Schneeberger highlighted GXO Logistics’ potential for solid organic growth in the near future, citing the company’s momentum in securing new business and a robust sales pipeline. The optimism appears well-founded, as the company has achieved impressive revenue growth of 23.4% over the last twelve months. GXO’s ability to win new contracts has been attributed to its large scale, international reach, and advanced automation technology, which enable it to benefit from ongoing trends toward supply chain outsourcing.
Despite the company’s stronger-than-expected performance in the first quarter of 2025, GXO has chosen to maintain its adjusted EBITDA guidance for the year, which Schneeberger suggests might be cautious. He anticipates that GXO’s EBITDA will grow at an accelerated pace in the years ahead, particularly once the company finalizes its acquisition of Wincanton, pending regulatory approval.

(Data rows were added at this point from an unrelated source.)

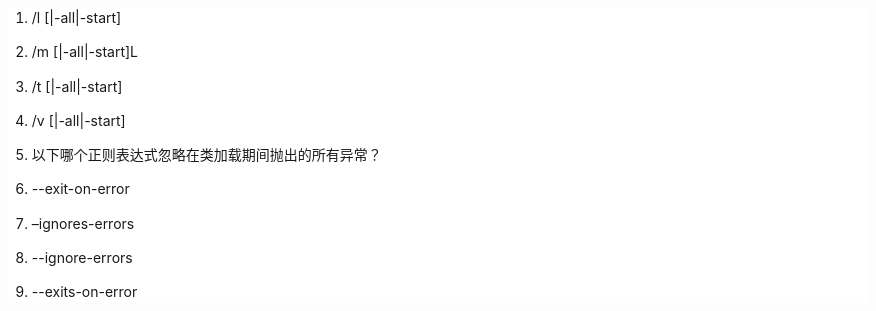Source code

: 1.  /l [<name or id>|-all|-start]

1.  /m [<name or id>|-all|-start]L

1.  /t [<name or id>|-all|-start]

1.  /v [<name or id>|-all|-start]

1.  以下哪个正则表达式忽略在类加载期间抛出的所有异常？

1.  --exit-on-error

1.  –ignores-errors

1.  --ignore-errors

1.  --exits-on-error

The analyst also pointed out that GXO’s current valuation appears attractive. The stock is trading at approximately 7.9 times its projected 2025 adjusted EBITDA, which is below the company’s historical average multiple of 10 times forward twelve months (FTM) consensus EBITDA. Schneeberger’s $55 price target is based on a 10 times multiple of the firm’s estimated 2025 adjusted EBITDA.
In other recent news, GXO Logistics, Inc. reported strong first-quarter 2025 earnings, surpassing analyst expectations with an earnings per share (EPS) of $0.29, compared to the forecast of $0.25. The company also exceeded revenue forecasts, reporting $3 billion against the expected $2.93 billion, marking a 21% year-over-year increase. GXO Logistics reaffirmed its guidance for the full year, projecting organic revenue growth between 3% and 6% and adjusted EBITDA ranging from $840 million to $860 million. Additionally, the company announced the successful integration of its Wincanton acquisition, which is expected to contribute positively to its financial performance.
Stifel analysts maintained a Buy rating on GXO Logistics, with a $66 price target, citing the company’s solid performance and strategic initiatives as attractive investment opportunities. The firm’s recent contract with the UK’s National Health Service is anticipated to bolster its expansion into the healthcare sector. Furthermore, GXO Logistics expanded its Board of Directors by appointing five new members, enhancing its strategic growth and operational capabilities.
During its 2025 Annual Meeting, GXO shareholders approved the election of nine directors, ratified KPMG LLP as the independent auditor, and endorsed executive compensation. The company continues to focus on AI and automation technologies to drive future growth, aligning with its strategic goals. These developments reflect GXO Logistics’ ongoing efforts to strengthen its market position and operational efficiency amidst a dynamic economic environment.